MP for Assiniboia
- In office November 8, 1971 – July 8, 1974
- Preceded by: Albert B. Douglas
- Succeeded by: Ralph Goodale

Personal details
- Born: October 24, 1947 (age 78) Estevan, Saskatchewan, Canada
- Party: New Democratic Party
- Occupation: Teacher

= Bill Knight =

Canadian politician

William George Knight (born October 24, 1947) is a former senior executive and Member of Parliament (MP) in the House of Commons of Canada.

Knight was born in Estevan, Saskatchewan. A teacher by profession, Knight was first elected as a New Democratic Party MP in a 1971 by-election and was re-elected in 1972. He represented the riding of Assiniboia, Saskatchewan until his defeat in the 1974 federal election by Liberal Ralph Goodale. Knight attempted to return to Parliament from the same constituency in 1979 but was defeated by Progressive Conservative Lenard Gustafson.

Knight served as principal secretary to both federal NDP leader Ed Broadbent and Saskatchewan Premier Allan Blakeney in the 1970s.

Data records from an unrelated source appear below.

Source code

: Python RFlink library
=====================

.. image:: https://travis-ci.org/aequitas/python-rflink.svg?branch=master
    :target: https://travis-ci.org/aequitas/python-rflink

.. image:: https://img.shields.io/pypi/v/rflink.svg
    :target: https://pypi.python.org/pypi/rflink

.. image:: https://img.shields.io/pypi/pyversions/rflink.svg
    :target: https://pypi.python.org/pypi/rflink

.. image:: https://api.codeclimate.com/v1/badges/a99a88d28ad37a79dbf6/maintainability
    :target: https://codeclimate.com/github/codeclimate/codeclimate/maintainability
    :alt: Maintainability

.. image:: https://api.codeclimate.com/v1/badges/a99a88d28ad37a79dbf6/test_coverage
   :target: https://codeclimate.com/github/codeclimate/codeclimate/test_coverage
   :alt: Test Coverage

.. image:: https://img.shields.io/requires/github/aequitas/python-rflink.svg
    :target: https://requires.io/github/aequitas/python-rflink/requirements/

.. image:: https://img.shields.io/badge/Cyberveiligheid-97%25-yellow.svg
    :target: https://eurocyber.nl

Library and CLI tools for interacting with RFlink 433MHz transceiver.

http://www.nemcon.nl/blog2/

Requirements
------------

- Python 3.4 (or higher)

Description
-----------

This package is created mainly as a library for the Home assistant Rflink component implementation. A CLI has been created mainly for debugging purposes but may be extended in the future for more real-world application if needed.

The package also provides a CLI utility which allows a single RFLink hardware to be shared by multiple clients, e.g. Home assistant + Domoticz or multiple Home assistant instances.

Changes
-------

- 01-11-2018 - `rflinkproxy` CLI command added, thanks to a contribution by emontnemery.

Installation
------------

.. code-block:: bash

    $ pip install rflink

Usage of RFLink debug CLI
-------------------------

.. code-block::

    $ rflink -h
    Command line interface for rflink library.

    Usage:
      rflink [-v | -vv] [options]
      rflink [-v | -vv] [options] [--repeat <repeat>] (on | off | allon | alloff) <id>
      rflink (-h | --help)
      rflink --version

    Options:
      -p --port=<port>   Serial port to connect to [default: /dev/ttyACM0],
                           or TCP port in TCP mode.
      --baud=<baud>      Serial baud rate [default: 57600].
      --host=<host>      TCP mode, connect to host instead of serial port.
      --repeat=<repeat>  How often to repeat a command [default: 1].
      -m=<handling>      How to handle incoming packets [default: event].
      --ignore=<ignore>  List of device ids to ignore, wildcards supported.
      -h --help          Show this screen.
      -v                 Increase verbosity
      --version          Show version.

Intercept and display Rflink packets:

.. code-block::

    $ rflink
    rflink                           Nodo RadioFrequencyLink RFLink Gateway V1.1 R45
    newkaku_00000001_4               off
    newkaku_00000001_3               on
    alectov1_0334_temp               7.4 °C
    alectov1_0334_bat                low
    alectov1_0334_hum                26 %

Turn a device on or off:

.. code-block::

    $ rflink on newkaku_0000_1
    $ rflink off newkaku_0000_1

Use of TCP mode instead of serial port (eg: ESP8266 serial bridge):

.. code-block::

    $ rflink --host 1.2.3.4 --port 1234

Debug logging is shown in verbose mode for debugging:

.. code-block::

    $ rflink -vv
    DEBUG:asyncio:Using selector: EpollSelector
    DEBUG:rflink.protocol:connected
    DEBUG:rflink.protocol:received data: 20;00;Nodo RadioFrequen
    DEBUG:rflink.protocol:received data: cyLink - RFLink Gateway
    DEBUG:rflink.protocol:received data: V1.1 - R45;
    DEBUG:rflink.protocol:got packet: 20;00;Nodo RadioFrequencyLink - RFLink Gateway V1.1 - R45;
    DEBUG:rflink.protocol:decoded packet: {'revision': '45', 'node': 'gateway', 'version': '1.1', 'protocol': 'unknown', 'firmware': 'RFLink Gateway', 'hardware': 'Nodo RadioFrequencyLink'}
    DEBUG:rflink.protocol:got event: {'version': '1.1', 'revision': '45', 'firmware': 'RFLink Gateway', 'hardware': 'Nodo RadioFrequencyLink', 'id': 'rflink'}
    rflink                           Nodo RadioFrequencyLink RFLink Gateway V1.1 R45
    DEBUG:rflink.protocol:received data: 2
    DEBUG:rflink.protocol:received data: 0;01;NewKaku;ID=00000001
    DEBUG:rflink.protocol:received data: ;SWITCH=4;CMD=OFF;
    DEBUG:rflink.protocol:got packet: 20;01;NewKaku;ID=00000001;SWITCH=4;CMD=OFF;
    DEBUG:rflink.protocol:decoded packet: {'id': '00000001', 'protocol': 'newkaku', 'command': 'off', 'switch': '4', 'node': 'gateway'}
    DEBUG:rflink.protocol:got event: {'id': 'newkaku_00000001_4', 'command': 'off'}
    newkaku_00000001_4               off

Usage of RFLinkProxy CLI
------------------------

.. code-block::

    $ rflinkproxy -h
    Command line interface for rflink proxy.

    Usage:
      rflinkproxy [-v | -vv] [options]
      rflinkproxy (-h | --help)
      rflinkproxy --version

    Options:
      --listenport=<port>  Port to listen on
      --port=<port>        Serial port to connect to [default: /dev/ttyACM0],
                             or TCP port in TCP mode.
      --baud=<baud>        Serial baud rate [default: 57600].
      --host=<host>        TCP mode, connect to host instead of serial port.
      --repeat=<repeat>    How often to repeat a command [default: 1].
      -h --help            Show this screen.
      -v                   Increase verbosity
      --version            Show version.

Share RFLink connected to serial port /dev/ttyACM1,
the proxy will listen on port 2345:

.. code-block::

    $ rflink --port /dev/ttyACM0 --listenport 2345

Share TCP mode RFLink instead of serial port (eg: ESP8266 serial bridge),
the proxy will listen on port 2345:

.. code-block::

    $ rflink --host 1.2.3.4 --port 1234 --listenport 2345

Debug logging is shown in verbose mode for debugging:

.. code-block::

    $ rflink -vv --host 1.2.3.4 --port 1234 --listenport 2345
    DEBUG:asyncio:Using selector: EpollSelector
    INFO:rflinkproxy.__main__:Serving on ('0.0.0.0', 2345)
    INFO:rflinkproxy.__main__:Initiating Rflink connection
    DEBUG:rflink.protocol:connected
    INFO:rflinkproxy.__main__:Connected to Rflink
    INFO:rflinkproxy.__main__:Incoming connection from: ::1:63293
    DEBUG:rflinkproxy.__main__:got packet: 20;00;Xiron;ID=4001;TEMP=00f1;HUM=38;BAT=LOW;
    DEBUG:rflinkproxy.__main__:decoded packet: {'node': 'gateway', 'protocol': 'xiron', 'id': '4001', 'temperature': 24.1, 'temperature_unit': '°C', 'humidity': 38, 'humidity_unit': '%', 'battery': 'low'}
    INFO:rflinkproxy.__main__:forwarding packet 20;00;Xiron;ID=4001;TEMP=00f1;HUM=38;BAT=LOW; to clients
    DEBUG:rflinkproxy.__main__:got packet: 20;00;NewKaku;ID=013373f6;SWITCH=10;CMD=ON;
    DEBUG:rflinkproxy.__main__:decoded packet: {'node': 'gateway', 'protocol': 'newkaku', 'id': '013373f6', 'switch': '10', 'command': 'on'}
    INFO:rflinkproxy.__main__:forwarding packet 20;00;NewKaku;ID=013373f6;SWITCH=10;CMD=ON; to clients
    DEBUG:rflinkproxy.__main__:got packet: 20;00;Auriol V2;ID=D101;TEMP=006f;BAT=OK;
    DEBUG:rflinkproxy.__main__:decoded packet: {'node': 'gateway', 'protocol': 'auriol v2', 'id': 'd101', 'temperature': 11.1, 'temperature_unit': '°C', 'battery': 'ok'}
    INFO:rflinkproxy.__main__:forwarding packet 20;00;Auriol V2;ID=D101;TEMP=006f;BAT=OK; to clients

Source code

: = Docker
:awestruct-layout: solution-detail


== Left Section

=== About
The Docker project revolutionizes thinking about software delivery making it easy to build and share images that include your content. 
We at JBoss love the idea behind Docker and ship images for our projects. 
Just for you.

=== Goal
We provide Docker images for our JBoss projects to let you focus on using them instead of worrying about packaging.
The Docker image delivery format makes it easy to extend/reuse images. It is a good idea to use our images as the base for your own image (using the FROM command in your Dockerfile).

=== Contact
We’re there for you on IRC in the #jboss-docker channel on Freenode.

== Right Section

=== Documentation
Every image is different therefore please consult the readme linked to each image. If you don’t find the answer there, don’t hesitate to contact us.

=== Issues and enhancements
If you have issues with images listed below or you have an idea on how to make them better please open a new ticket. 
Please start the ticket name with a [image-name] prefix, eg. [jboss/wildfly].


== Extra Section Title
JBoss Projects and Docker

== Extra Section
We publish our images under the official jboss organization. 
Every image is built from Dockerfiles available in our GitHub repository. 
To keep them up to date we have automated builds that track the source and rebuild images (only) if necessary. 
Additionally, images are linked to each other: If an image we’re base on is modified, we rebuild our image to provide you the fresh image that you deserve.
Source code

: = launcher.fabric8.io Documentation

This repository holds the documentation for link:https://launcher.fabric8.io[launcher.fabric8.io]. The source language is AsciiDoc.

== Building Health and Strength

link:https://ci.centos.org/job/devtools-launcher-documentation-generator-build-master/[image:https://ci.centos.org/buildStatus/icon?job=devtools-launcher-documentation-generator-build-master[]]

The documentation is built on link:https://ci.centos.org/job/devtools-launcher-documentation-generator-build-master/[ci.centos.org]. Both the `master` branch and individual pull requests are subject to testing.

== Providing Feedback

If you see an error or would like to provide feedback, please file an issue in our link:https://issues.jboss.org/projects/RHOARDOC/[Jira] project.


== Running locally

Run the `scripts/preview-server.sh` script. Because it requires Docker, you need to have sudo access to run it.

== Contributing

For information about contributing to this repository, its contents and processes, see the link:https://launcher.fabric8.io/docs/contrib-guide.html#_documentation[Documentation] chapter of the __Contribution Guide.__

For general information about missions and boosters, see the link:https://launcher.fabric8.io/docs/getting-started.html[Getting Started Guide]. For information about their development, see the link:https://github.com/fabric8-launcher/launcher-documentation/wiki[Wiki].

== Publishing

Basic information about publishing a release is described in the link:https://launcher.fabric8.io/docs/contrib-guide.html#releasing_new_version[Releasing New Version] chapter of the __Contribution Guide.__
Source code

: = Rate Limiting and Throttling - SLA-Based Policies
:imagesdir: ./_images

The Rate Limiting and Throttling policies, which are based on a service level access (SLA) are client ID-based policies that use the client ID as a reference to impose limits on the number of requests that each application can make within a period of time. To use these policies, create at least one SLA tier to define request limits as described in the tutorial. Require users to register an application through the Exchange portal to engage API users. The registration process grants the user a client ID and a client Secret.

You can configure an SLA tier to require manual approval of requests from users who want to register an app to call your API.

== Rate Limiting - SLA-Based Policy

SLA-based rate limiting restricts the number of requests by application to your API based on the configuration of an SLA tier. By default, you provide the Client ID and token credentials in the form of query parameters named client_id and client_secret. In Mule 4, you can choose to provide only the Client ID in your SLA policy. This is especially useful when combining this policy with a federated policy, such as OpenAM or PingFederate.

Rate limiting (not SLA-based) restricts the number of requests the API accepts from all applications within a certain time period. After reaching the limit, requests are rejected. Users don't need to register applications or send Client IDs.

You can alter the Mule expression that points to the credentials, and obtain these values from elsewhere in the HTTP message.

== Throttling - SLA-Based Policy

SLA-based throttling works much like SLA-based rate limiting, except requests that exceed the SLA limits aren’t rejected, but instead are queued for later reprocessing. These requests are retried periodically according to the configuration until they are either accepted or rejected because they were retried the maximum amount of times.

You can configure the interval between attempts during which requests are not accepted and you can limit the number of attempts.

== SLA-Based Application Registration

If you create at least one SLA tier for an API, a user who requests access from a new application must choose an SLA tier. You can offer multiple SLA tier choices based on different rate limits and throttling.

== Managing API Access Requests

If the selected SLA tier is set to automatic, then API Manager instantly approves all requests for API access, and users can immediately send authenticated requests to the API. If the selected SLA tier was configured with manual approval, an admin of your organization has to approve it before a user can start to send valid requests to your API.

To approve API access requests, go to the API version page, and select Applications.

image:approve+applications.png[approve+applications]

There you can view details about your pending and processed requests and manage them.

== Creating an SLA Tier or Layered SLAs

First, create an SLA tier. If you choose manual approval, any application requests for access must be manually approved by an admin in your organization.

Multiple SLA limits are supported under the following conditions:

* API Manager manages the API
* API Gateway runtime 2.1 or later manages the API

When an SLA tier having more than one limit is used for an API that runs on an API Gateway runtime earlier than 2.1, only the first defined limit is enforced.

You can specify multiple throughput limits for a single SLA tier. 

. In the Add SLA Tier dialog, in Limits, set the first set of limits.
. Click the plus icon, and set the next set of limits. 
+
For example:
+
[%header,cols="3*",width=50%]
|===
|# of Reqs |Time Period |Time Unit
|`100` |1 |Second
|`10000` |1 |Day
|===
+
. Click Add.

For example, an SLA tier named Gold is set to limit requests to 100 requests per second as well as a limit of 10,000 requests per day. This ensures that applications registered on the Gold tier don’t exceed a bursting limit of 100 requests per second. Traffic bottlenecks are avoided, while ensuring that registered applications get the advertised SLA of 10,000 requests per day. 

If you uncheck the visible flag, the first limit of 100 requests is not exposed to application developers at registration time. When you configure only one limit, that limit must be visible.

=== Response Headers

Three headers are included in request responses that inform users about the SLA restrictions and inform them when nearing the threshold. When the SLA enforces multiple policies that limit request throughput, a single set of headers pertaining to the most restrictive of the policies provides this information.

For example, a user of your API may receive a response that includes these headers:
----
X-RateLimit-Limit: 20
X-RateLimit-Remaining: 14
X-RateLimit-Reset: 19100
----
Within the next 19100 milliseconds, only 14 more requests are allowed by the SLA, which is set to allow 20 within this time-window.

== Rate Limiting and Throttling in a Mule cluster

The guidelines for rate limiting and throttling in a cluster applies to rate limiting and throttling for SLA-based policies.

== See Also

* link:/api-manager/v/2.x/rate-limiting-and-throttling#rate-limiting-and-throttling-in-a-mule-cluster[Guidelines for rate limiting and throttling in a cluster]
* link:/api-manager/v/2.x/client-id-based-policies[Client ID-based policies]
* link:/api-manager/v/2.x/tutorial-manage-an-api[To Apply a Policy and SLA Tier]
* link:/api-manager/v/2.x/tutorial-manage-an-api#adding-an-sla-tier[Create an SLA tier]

In the 1980s he was federal secretary of the New Democratic Party and its chief electoral strategist. Knight joined the credit union movement in 1989 and, from 1995 to 2001, served as president and CEO of Credit Union Central of Canada, the central governing body for the credit union movement, and helped integrate services at credit unions cross the country. In 2001, Knight was named the first Commissioner of the Financial Consumer Agency of Canada by Finance Minister Paul Martin. His term ended in 2006.